§ **INSTRUCCIONES**
1) ¿Cómo define la cultura política el fragmento seleccionado?
2) Resume el fragmento seleccionado en dos oraciones.
3) Pasa al inglés la siguiente oración del fragmento seleccionado: «La responsabilidad sobre el destino de la democracia, sobre su éxito o su ruina, reposa en primera línea sobre los órganos representativos de dirección, sobre los representantes parlamentarios elegidos y responsables, sobre el Gobierno y –en una democracia basada en el Estado de partidos- sobre los partidos políticos.»

§ **FRAGMENTO SELECCIONADO**
——
/ jueves 20 de mayo de 2021

La Cultura Política y el destino de la democracia

La responsabilidad sobre el destino de la democracia, sobre su éxito o su ruina, reposa en primera línea sobre los órganos representativos de dirección, sobre los representantes parlamentarios elegidos y responsables, sobre el Gobierno y –en una democracia basada en el Estado de partidos- sobre los partidos políticos. Sobre todos ellos, está la voluntad general del conjunto de ciudadanos que se expresa materialmente en todos los organismos de representación política que conforman al Estado y en la obediencia de todos a la Constitución y a la ley, manifestación máxima de esa voluntad popular.

Entonces, tenemos que nosotros, los ciudadanos, desempeñamos un papel central en la configuración de la totalidad del Estado a través de esa voluntad colectivizada, llamada voluntad popular o voluntad general, por medio de los diferentes mecanismos que la democracia participativa dispone, siendo uno de estos, importantísimo, el que se expresa con el voto. De ahí que la responsabilidad última de la que hablábamos por el destino, el éxito o la ruina de la democracia, recaiga en nosotros los ciudadanos, y nuestra capacidad decisiva se potencie o disminuya de acuerdo al grado de la cultura política que colectivamente hayamos forjado, donde debe verse a la cultura política como aquel conjunto de conocimientos, actitudes y valores con respecto al sistema político que comparten los miembros de una sociedad.
——
§ **ENTRADAS**
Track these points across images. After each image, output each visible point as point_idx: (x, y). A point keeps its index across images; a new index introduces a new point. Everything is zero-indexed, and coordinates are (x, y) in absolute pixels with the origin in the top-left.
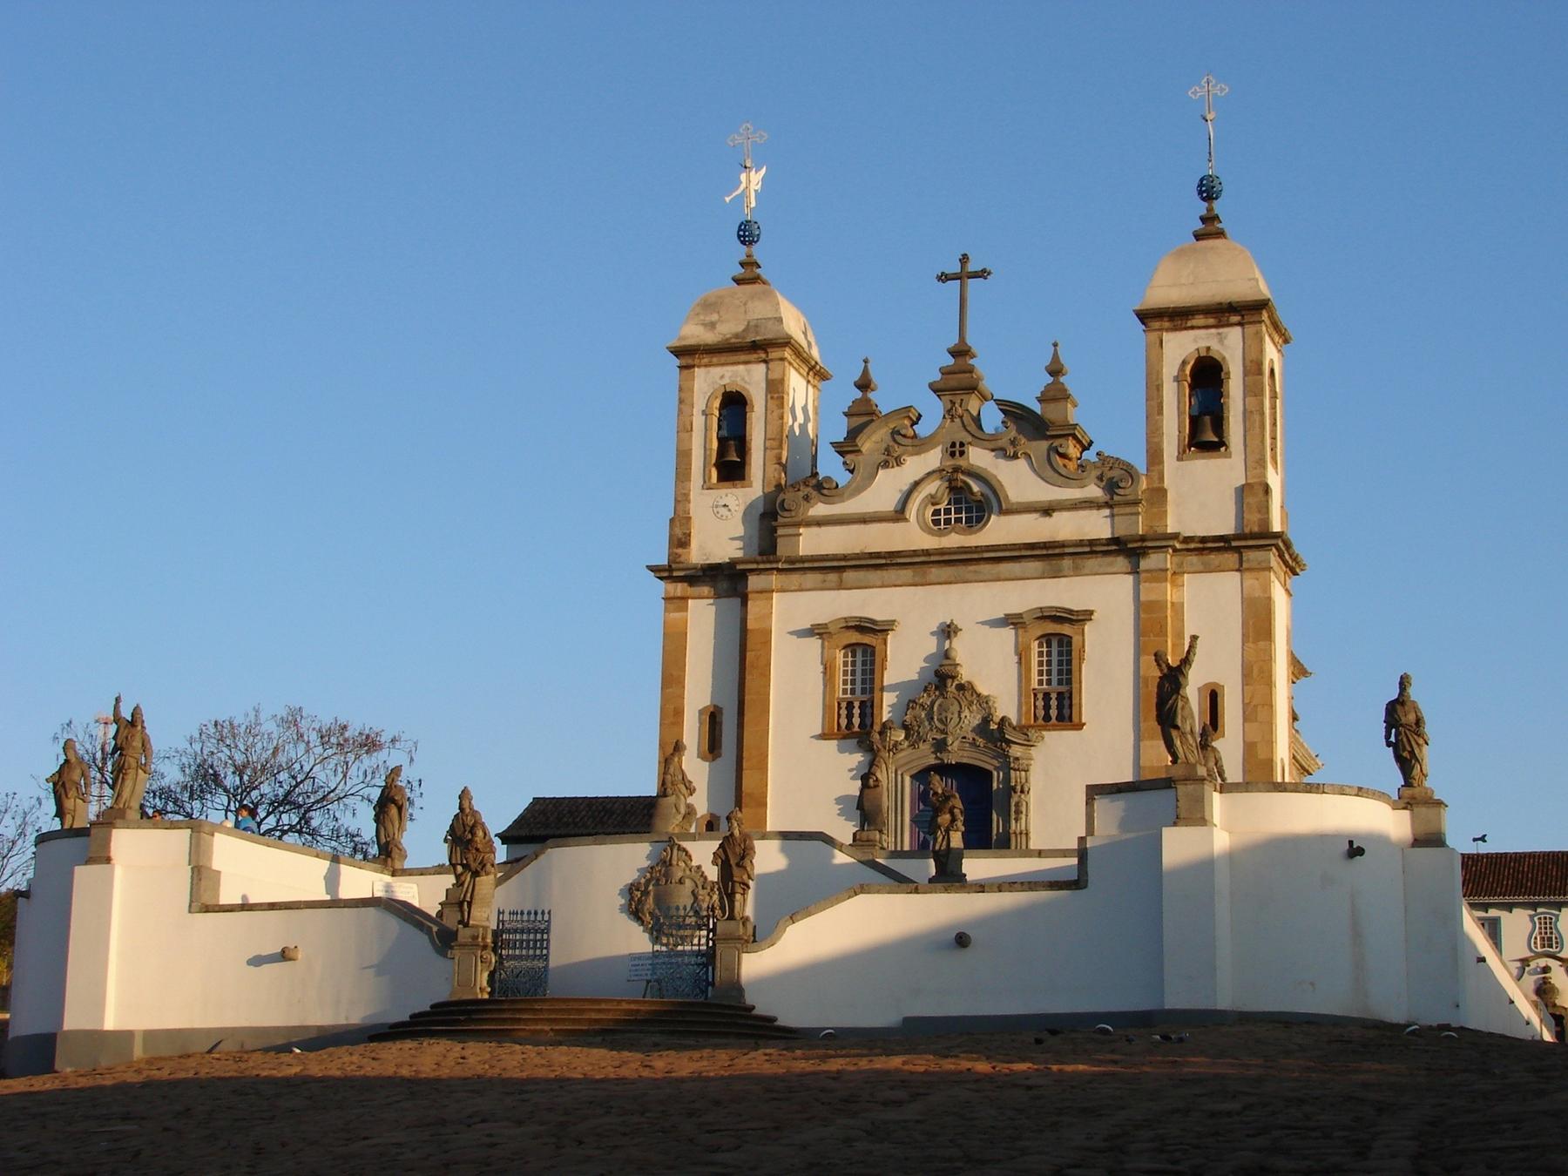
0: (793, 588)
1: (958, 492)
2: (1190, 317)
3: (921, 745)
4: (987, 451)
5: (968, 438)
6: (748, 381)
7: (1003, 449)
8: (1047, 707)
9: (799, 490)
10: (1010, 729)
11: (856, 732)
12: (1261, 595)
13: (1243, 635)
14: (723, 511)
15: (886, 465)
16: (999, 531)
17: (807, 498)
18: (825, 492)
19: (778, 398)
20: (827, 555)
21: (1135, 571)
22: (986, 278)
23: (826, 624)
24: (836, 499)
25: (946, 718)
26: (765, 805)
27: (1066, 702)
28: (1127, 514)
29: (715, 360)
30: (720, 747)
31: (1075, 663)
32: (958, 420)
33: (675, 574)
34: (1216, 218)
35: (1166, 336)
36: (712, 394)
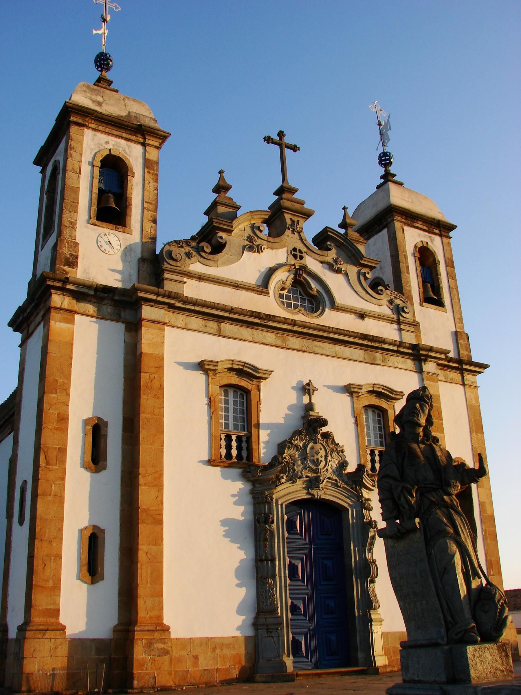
0: (180, 325)
2: (415, 221)
3: (298, 480)
4: (317, 262)
5: (304, 249)
6: (129, 154)
7: (328, 263)
9: (182, 247)
11: (234, 462)
13: (470, 428)
14: (107, 248)
15: (251, 249)
18: (203, 254)
19: (153, 174)
20: (218, 304)
23: (217, 362)
24: (211, 263)
25: (318, 459)
26: (160, 522)
29: (101, 128)
30: (105, 460)
32: (296, 234)
33: (69, 287)
35: (406, 228)
36: (99, 151)
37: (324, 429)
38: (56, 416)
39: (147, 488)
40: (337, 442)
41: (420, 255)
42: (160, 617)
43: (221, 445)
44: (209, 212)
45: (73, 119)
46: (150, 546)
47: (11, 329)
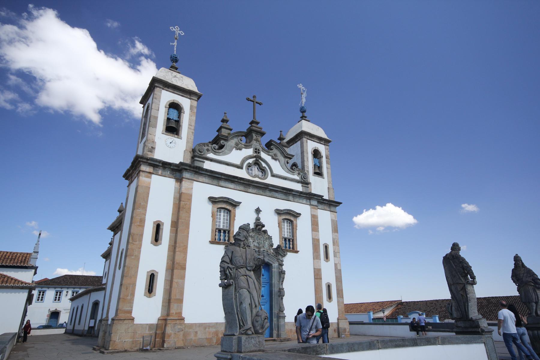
0: (201, 181)
1: (256, 163)
8: (286, 244)
10: (281, 250)
12: (335, 219)
16: (270, 180)
17: (208, 150)
19: (194, 112)
21: (310, 205)
22: (260, 105)
24: (217, 153)
25: (259, 242)
26: (184, 268)
27: (291, 243)
28: (306, 187)
31: (295, 230)
34: (306, 117)
35: (308, 141)
37: (264, 229)
38: (139, 219)
39: (179, 253)
40: (269, 235)
41: (314, 153)
42: (181, 313)
43: (216, 234)
44: (219, 130)
45: (156, 85)
46: (178, 280)
47: (124, 178)
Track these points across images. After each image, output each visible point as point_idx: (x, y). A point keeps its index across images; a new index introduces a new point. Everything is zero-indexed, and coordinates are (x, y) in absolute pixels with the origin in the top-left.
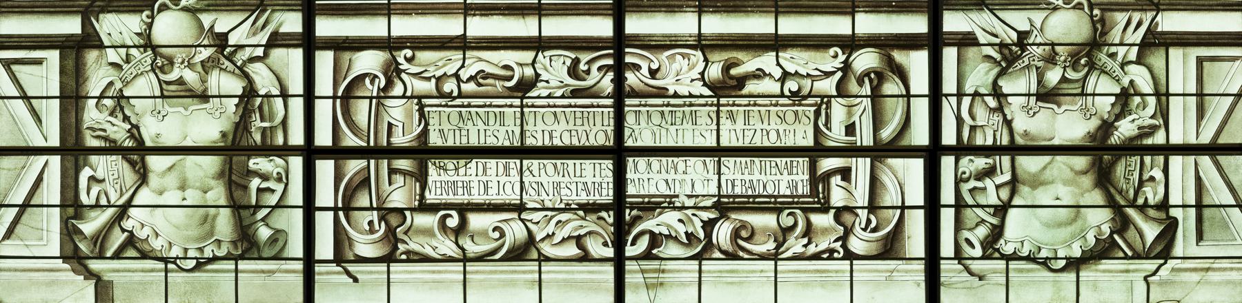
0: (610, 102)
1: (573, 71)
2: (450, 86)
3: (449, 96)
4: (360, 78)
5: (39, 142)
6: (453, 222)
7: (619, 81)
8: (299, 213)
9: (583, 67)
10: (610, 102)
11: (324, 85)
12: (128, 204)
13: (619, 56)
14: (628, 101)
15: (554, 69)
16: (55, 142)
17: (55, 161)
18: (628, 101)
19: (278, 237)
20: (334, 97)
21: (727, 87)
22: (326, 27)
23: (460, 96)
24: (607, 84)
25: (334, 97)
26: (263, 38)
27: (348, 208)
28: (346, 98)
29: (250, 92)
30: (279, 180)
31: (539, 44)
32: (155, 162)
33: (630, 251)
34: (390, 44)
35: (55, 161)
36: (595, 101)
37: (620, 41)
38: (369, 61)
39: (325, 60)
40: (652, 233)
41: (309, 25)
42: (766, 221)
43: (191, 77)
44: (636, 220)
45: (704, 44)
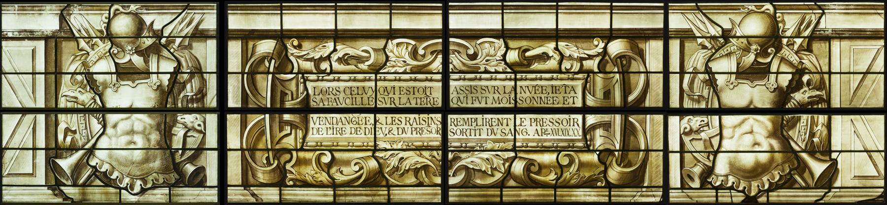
0: (439, 77)
1: (414, 54)
2: (324, 66)
3: (324, 72)
4: (262, 60)
5: (30, 104)
6: (326, 159)
7: (446, 62)
8: (215, 153)
9: (421, 52)
10: (439, 77)
11: (234, 63)
12: (94, 147)
13: (446, 44)
14: (453, 76)
15: (399, 52)
16: (41, 104)
17: (41, 118)
18: (453, 76)
19: (201, 170)
20: (243, 73)
21: (518, 69)
22: (236, 22)
23: (332, 72)
24: (437, 65)
25: (243, 73)
26: (189, 30)
27: (252, 150)
28: (251, 75)
29: (177, 71)
30: (200, 132)
31: (391, 34)
32: (112, 118)
33: (452, 181)
34: (281, 36)
35: (41, 118)
36: (429, 76)
37: (446, 33)
38: (266, 46)
39: (234, 48)
40: (466, 168)
41: (222, 20)
42: (548, 158)
43: (138, 61)
44: (456, 159)
45: (504, 34)
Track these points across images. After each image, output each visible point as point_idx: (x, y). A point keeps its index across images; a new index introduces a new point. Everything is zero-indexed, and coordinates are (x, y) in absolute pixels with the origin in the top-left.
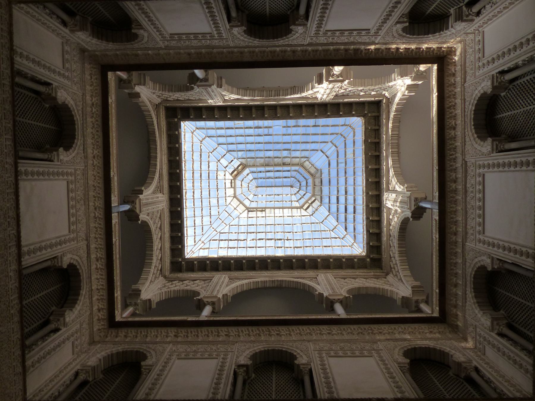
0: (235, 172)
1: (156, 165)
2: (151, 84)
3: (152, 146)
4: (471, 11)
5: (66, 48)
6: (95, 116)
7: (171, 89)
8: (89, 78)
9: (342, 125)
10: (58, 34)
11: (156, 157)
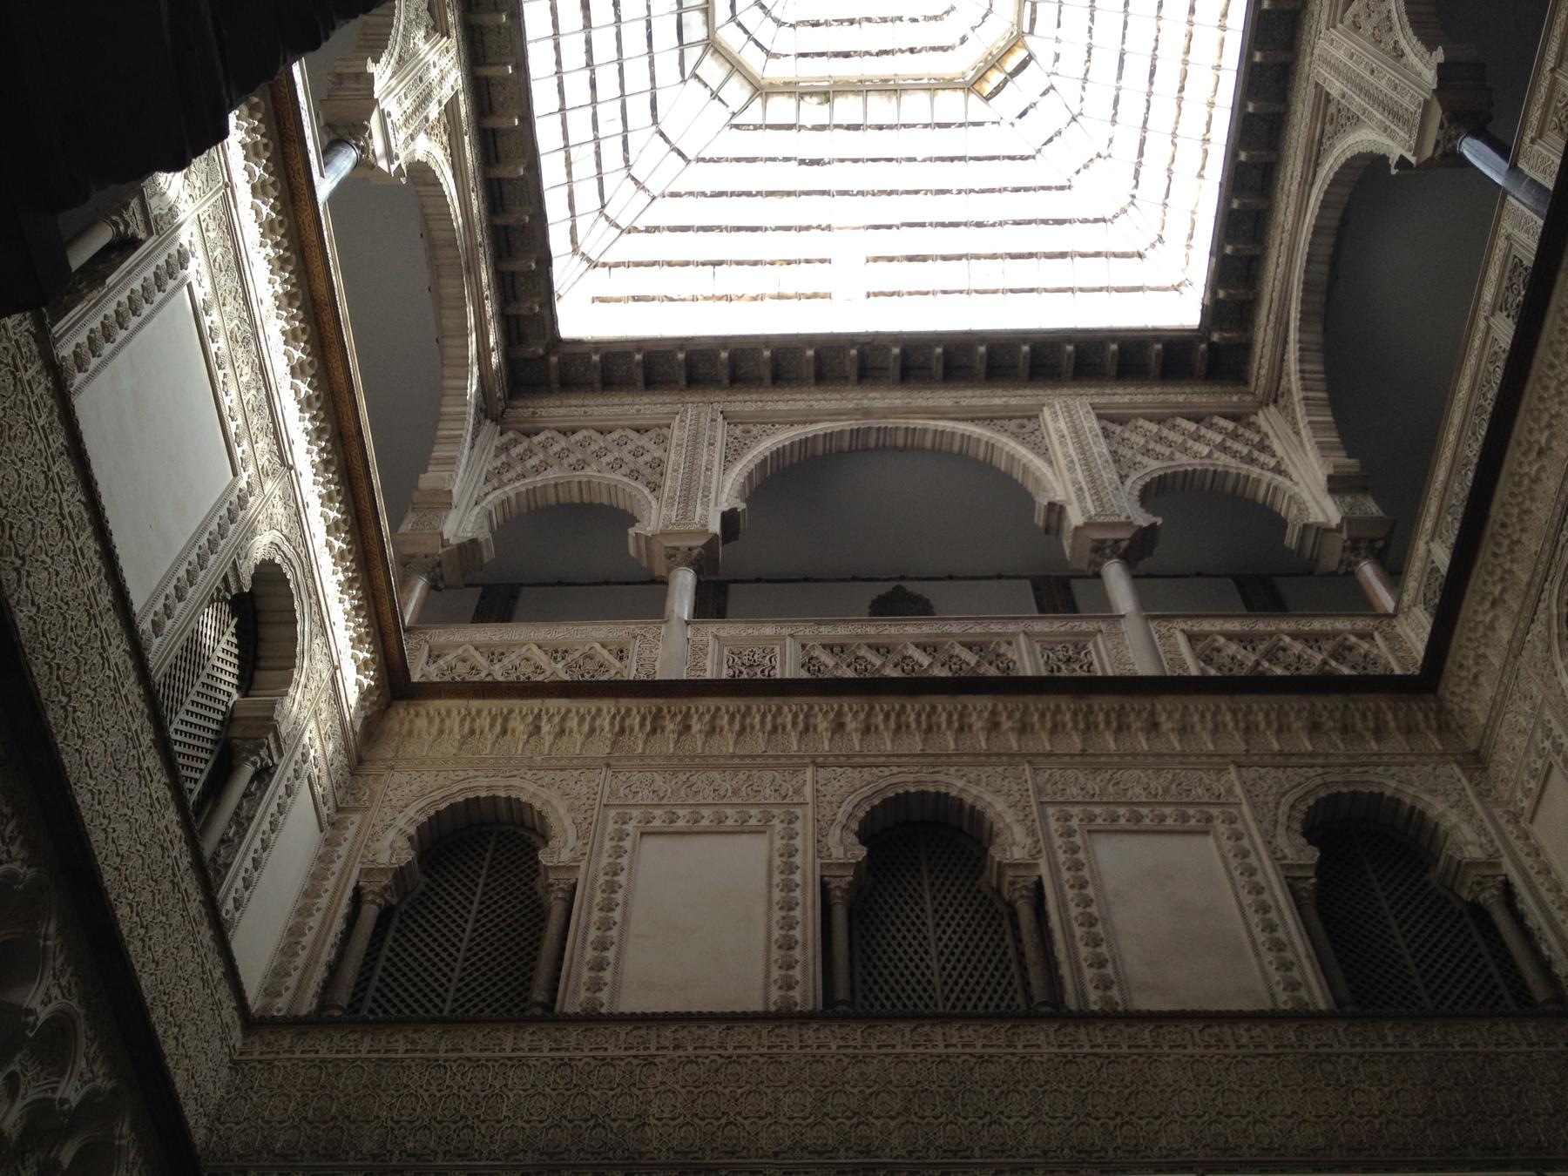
——
§ **RESPUESTAS POR TAREA**
1) Como el conjunto de conocimientos, actitudes y valores con respecto al sistema político que comparten los miembros de una sociedad.

2) La responsabilidad sobre el destino de la democracia recae en primera línea en los órganos representativos, los parlamentarios, el Gobierno y los partidos políticos. Por encima de todos ellos está la voluntad general de los ciudadanos, expresada en los organismos de representación y en la obediencia a la Constitución y a la ley, de modo que la responsabilidad última es de los ciudadanos, cuya capacidad decisiva depende del grado de cultura política que hayan forjado colectivamente.

3) Responsibility for the fate of democracy, for its success or its ruin, rests first and foremost on the representative governing bodies, on the elected and accountable parliamentary representatives, on the Government and, in a democracy based on the party state, on the political parties.